US tight oil operators have for several months been depleting their inventory of drilled but uncompleted wells (DUCs) and, amid a slower drilling response, the number of ‘live’ DUCs in the country’s major oil regions slumped to 2,381 wells in June 2021, the lowest level since 2013, a Rystad Energy analysis reveals.
The total number of horizontal DUCs in the Permian, Eagle Ford, Bakken, Niobrara and Anadarko regions combined fell to 4,510 wells by the end of June. That implies a reduction of 1,800 wells from the peak of 6,340 in June 2020 and an average depletion of 150 wells per month over the past 12 months. The last time the size of the inventory was at this level was in the second half of 2018.
However, the total includes so-called ‘dead’ DUCs – or wells that were drilled more than 24 months earlier and remain uncompleted. Empirical evidence shows that more than 95% of wells drilled are typically completed within the first two years, and hence the probability of those more than two years old getting completed now are low. Therefore, including ‘dead’ DUCs to gauge future activity or forecast production is often more speculative.
“Looking at the number of remaining ‘live’ DUCs, a significant oil supply response from the US onshore industry to the $70-$75 per barrel WTI market is practically impossible before the first half of 2022. Any further increases in fracking, and subsequently well completions, will now require producers to first expand drilling by adding more rigs,” says Artem Abramov, head of shale research at Rystad Energy.
Live DUCs have declined across all major oil basins, with the Anadarko region the only exception. In the Permian, only about 1,550 horizontal live DUCs remain as of end of June – a decline of 37% from the 2,470 wells in the same month last year. As rig activity in the Permian has remained more robust since the start of the Covid-19-induced downturn, the total live DUC inventory count has not returned to the 2013 level, as is the case for all other basins combined.
The Permian live DUC inventory level currently is comparable to the second and third quarters of 2019. The picture across other major oil basins is more dramatic. South Texas’ Eagle Ford and the Bakken only have 300 live DUCs each left. Such a level in these two pioneering liquids plays has not been recorded since 2010. The inventory of live DUCs is down to 310 in the Niobrara region – the lowest since 2013.
A breakdown of the total tight oil DUC inventory by spud vintage, or the year the wells were spud, clearly shows that 2019-2020 vintages had a significant weightage on fracking activity as of June.
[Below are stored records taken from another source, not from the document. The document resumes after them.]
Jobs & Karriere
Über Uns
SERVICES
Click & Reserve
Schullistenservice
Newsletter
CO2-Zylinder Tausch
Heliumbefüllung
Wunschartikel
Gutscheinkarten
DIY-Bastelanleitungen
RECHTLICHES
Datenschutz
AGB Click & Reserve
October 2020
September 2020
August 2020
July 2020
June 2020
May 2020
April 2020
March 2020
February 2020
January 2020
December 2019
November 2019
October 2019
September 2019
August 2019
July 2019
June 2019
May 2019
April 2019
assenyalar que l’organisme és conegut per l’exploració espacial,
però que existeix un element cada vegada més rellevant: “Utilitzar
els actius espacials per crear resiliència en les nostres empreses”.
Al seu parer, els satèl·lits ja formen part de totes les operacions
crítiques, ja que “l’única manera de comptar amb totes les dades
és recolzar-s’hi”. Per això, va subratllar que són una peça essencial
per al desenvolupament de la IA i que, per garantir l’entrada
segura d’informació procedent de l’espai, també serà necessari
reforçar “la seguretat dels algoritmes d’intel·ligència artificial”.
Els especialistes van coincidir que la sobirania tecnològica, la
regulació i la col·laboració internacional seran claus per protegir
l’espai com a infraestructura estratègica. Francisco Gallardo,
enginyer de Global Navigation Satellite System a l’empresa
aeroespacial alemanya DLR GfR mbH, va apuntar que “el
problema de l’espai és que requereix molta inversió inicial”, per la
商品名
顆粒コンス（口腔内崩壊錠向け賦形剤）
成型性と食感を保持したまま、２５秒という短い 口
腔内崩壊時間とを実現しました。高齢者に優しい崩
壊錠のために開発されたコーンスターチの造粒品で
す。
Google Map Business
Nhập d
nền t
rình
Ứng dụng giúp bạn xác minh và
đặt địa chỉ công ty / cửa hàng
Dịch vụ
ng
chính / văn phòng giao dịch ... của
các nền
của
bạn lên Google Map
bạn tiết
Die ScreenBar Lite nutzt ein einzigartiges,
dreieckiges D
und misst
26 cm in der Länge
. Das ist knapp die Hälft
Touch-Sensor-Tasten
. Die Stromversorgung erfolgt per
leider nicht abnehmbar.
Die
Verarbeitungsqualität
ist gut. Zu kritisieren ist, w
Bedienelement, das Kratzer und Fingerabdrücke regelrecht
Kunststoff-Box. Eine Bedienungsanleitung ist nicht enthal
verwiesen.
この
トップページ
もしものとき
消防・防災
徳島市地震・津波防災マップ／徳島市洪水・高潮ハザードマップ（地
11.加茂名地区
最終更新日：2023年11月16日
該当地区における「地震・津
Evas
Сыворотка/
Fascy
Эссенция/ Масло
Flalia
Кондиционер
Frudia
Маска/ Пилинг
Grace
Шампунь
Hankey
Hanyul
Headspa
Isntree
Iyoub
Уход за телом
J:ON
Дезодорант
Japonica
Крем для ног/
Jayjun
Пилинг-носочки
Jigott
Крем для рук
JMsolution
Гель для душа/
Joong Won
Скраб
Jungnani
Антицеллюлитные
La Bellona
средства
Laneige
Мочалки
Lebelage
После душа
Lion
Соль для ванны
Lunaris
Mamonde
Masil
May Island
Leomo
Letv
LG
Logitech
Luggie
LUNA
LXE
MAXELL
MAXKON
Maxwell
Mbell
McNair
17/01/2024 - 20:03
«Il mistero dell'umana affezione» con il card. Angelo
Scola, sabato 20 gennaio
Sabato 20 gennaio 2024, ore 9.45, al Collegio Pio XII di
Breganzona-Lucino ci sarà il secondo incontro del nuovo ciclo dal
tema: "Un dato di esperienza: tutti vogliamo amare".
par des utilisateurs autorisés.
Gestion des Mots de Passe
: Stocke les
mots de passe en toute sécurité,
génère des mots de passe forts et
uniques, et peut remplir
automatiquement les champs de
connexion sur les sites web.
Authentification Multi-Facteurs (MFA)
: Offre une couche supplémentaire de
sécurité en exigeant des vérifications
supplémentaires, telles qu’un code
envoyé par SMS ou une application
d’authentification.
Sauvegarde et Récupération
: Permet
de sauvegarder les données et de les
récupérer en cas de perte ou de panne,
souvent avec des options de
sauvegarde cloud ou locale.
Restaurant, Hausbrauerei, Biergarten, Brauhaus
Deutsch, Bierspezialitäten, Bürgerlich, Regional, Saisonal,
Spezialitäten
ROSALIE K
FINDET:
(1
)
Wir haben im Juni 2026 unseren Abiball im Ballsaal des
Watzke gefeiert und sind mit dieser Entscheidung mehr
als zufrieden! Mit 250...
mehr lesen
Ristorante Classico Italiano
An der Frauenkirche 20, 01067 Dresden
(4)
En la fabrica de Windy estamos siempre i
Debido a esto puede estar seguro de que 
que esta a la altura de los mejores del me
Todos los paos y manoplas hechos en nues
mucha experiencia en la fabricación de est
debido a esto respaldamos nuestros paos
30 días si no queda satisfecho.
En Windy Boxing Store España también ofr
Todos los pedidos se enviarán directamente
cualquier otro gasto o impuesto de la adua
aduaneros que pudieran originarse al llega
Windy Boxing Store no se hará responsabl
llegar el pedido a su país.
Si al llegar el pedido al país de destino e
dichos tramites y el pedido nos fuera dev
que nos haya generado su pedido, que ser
While new wells are being drilled, the new inventory build-up in 2021 is insufficient to offset the depletion coming from pre-2021 vintages.
In previous months, we repeatedly highlighted vintages from the fourth quarter of 2019 and the first three months of 2020 as key contributors of the unusually high DUC inventory build-up in the beginning of the Covid-19-induced downturn. By June 2021, 84% of those wells were completed. While it is still somewhat lower the 14-month depletion rate of 92-93% recorded for 4Q16-1Q17 and 4Q17-1Q18 vintages, it is comparable to the 87% posted for the 4Q18-1Q19 vintage between April 2019 and June 2020. Hence, this part of the DUC inventory anomaly has been largely eliminated by now.
While some degree of abnormality is still present, the industry is not that far off from a complete normalization of the DUC inventory level. The number of horizontal live DUCs per rig has already declined to 6.4 wells in the Permian and 9.2 in other major oil regions as of June 2021. Prior to the Covid-19 downturn, the level was at 3.9 for the Permian and 6.4 across other oil regions. Given the current activity and depletion trend, the industry will likely see a complete normalization by the end of September in the Permian, and by September-October across other oil regions.